Business meetings summarization

Since meetings are very important in companies, and time is even more important, it would be useful to have something that allows producing a reliable summary of the content of the meeting in the quickest way. We decided to use current NLP techniques to make this task possible.

We did the project according to the following steps:

  1. Defining the problem
  2. Choosing a database
  3. Initial data preparation
  4. Choosing a model
  5. Data pre-processing (unique for a model)
  6. Transfer learning
  7. Validation
  8. Conclusions

1. Defining the problem

What the model should do? What type of data will be fed into the model? What we want to achieve?

  • The model should produce a summary of given meeting transcript
  • We will fed the model with long text data
  • We want to make a fairy good summarizer by training the NLP model with custom data

2. Choosing the database

We find a strong candidate: AMI corpus - https://groups.inf.ed.ac.uk/ami/corpus/ To get from the corpus only full transcripts and summaries we use code from this repository: https://github.com/gcunhase/AMICorpusXML

3. Initial data preparation

The data had to be pre-prepared to make our later work easier. We had to extract the text files that were useful in our project from all the rest, found in the AMI corpus. For this purpose we used scripts based on os, shutil, str modules.

4. Choosing a model

At this stage we reviewed scientific literature and guidebooks that described a similar problem to ours to gather information on the techniques used and finally evaluated their applicability in the context of our project.

First model we choose was T5 from Transformers. You can see our struggles in the folder "xx". There is pre-processing of the data (to make it usable for this model) and the model training and evaluation itself.

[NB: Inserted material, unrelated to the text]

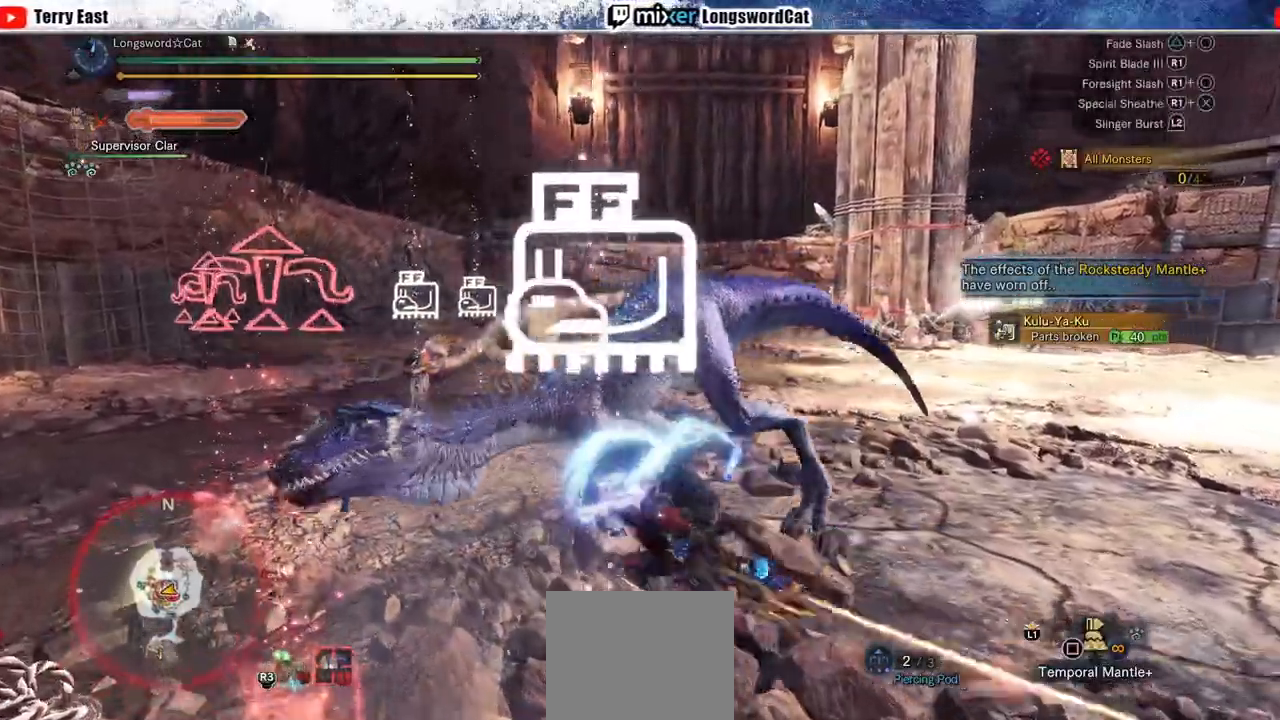
{"buttons": ["CIRCLE", "TRIANGLE"], "left_stick": "center", "right_stick": "center", "events": [[83, "left_stick", "up-right"], [133, "CIRCLE", "down"], [150, "TRIANGLE", "down"], [200, "left_stick", "center"], [317, "CIRCLE", "up"], [317, "TRIANGLE", "up"], [367, "CIRCLE", "down"], [367, "TRIANGLE", "down"]]}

We decided not to choose this model

That's because it only accepted up to 512 tokens as input, while our transcripts had up to 10000. There are solutions to this problem, but they have a drawbacks:

  • Truncation of the document, which is commonly used for classification - we do more complex task: summarization, and we will loss a lot of data by doing it this way.
  • Splitting the document into fragments of 512 tokens (they can overlap), processing each fragment separately, and then combining the activations using a sophisticated model.
  • Using a two-stage model, where the first stage searches for the relevant fragment, which is passed to the second stage for answer extraction - sadly, cascade errors often occur with this solution.

OUR SOLUTION: Unlike the above approaches, the Longformer allows processing long sequences without truncating or splitting them into fragments, allowing a much simpler approach of concatenating the available context and processing it in a single pass ✔

5. Data pre-processing

You can see our noteboks with data pre-processing inside T5 and Longformer folders respectively.

6. Transfer learning

Our notebooks with fitting the model to the AMI data you will find in the folders.

At this stage, we encountered a new problem: ⏰ While training the Longformer, which is a large model, we encountered a technological problem. To train this model on the least demanding settings, at least 24 GB of memory was required on the graphics card. Unfortunately, the free version of Google Colab only provided half of this value. Neither of us had such a powerful graphics card, so we were forced to train the model on the CPU, with an additional 32 GB of RAM. However, training on the CPU took much longer than on the GPU. One epoch alone took almost an hour.

OUR APPROACH: In order to speed up model training and allow evaluation at the end of the epoch, which would have included calculating Rouge Score values and generating a graph, we decided to dispense with this part of the process. On our available computing resources, calculating the Rouge Score for just 29 examples would have taken another hour. Therefore, we decided to skip this step to save time and continue training the model.

7. Validation

With our human eye, we judged the correctness of the summary.

A document with a comparison of the summaries produced by the Longformer as well as the T5 model after a different number of epochs can be found in the repository.

8. Conclusions

  • Longformer surpasses the T5 model in generating better summaries of long documents. By taking into account long word relationships, Longformer is able to better understand and reflect the content of the original text in the summary.
  • Experimenting with Longformer's hyperparameters, such as longer training, changing the batch size, etc., can lead to improved summaries. You may find that adjusting these parameters for specific data leads to better summary results.
  • The BigBird model, like Longformer, is another model capable of processing long documents. A comparison between Longformer and BigBird can provide valuable information on the performance and quality of the summaries generated by these models.

In conclusion, Longformer offers a better ability to generate summaries of long documents than the T5 model. Comparing it with the BigBird model and experimenting with Longformer's hyperparameters can bring additional benefits in terms of the quality of generated summaries.